Lebling fut surpris par le succès de Maze et pense que le genre du FPS qui domine le jeu vidéo maintenant le doit en partie à Maze. Mais « cela ne veut pas dire qu’il n’existerait pas sans Maze », note-t-il. « C’est comme ce qu’on dit en science-fiction, à savoir que le moteur à vapeur a été inventé parce que c’était dans l’air du temps. Il y avait une convergence de développements techniques, d’idées et de culture qui faisait que faire quelque chose comme Maze semblait être une bonne idée ».
D’ailleurs, Infocom aurait pu devenir une compagnie de FPS plutôt que de jeux d’aventure textuels.
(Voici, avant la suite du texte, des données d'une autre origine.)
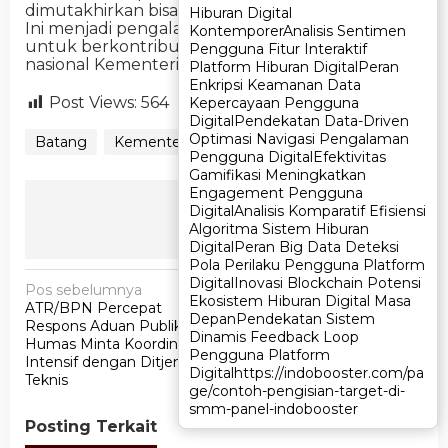
dimutakhirkan bisa clear and clean sesuai target.
Hiburan Digital
Hiburan Digital
Ini menjadi pengalaman berharga bagi kami
Kontemporer
Kontemporer
Analisis Sentimen
Analisis Sentimen
untuk berkontribusi langsung dalam program
Pengguna Fitur Interaktif
Pengguna Fitur Interaktif
nasional Kementerian ATR/BPN,” pungkas Satrio.
Platform Hiburan Digital
Platform Hiburan Digital
Peran
Peran
Enkripsi Keamanan Data
Enkripsi Keamanan Data
Post Views:
564
Kepercayaan Pengguna
Kepercayaan Pengguna
Digital
Digital
Pendekatan Data-Driven
Pendekatan Data-Driven
Optimasi Navigasi Pengalaman
Optimasi Navigasi Pengalaman
Batang
Kementerian ATR/BPN
Pengguna Digital
Pengguna Digital
Efektivitas
Efektivitas
Gamifikasi Meningkatkan
Gamifikasi Meningkatkan
Engagement Pengguna
Engagement Pengguna
Ikuti Kami
Digital
Digital
Analisis Komparatif Efisiensi
Analisis Komparatif Efisiensi
Algoritma Sistem Hiburan
Algoritma Sistem Hiburan
Digital
Digital
Peran Big Data Deteksi
Peran Big Data Deteksi
Pola Perilaku Pengguna Platform
Pola Perilaku Pengguna Platform
N
Digital
Digital
Inovasi Blockchain Potensi
Inovasi Blockchain Potensi
Pos sebelumnya
Pos berikutnya
Ekosistem Hiburan Digital Masa
Ekosistem Hiburan Digital Masa
ATR/BPN Percepat
Menteri ATR/BPN
a
Depan
Depan
Pendekatan Sistem
Pendekatan Sistem
Respons Aduan Publik,
Serahkan 3.922 Sertipikat
Dinamis Feedback Loop
Dinamis Feedback Loop
v
Humas Minta Koordinasi
Aset Pemprov DKI,
Pengguna Platform
Pengguna Platform
Intensif dengan Ditjen
Nilainya Capai Rp102 Triliun
i
Digital
Digital
https://indobooster.com/pa
https://indobooster.com/pa
Teknis
ge/contoh-pengisian-target-di-
ge/contoh-pengisian-target-di-
g
smm-panel-indobooster
smm-panel-indobooster
a
Posting Terkait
Ils fondèrent Infocom avant de décider quoi développer et l’une des idées était de transformer Maze en borne d’arcade. Cela n’aboutit pas car trop de personnes ayant entendu parler de ce projet, dans l’idée de lever des fonds pour cette société embryonnaire, craignaient que « les nerds n’aient pas d’amis ».
« Je pense que ç’aurait été sympa à jouer », dit Lebling, remarquant que les salles d’arcade étaient en fait des lieux d’interaction sociale. « Un simple « Tu m’as tiré dessus ! » aurait pu entraîner des bagarres et des rixes de poivrots dans la salle d’arcade ».
Quoi qu’il en soit, personne n’aurait pu croire que Maze allait perdurer, et encore moins prévoir une révolution du jeu vidéo qui allait arriver 20 ans plus tard. « Je pense qu’il s’agissait juste de la combinaison de suffisamment d’esprits brillants au MIT et qui ont ensuite ré-implémenté le jeu sur d’autres systèmes », conclut Thompson. « Parce que c’est fun, parce que ça plaît et que, à cette époque, c’était le dernier cri de la technologie. C’était un bon outil de test. Vous pouvez le justifier comme vous le souhaitez, mais les gens codaient le jeu parce qu’ils voulaient un peu frimer avec les trucs cool qu’ils pouvaient faire ».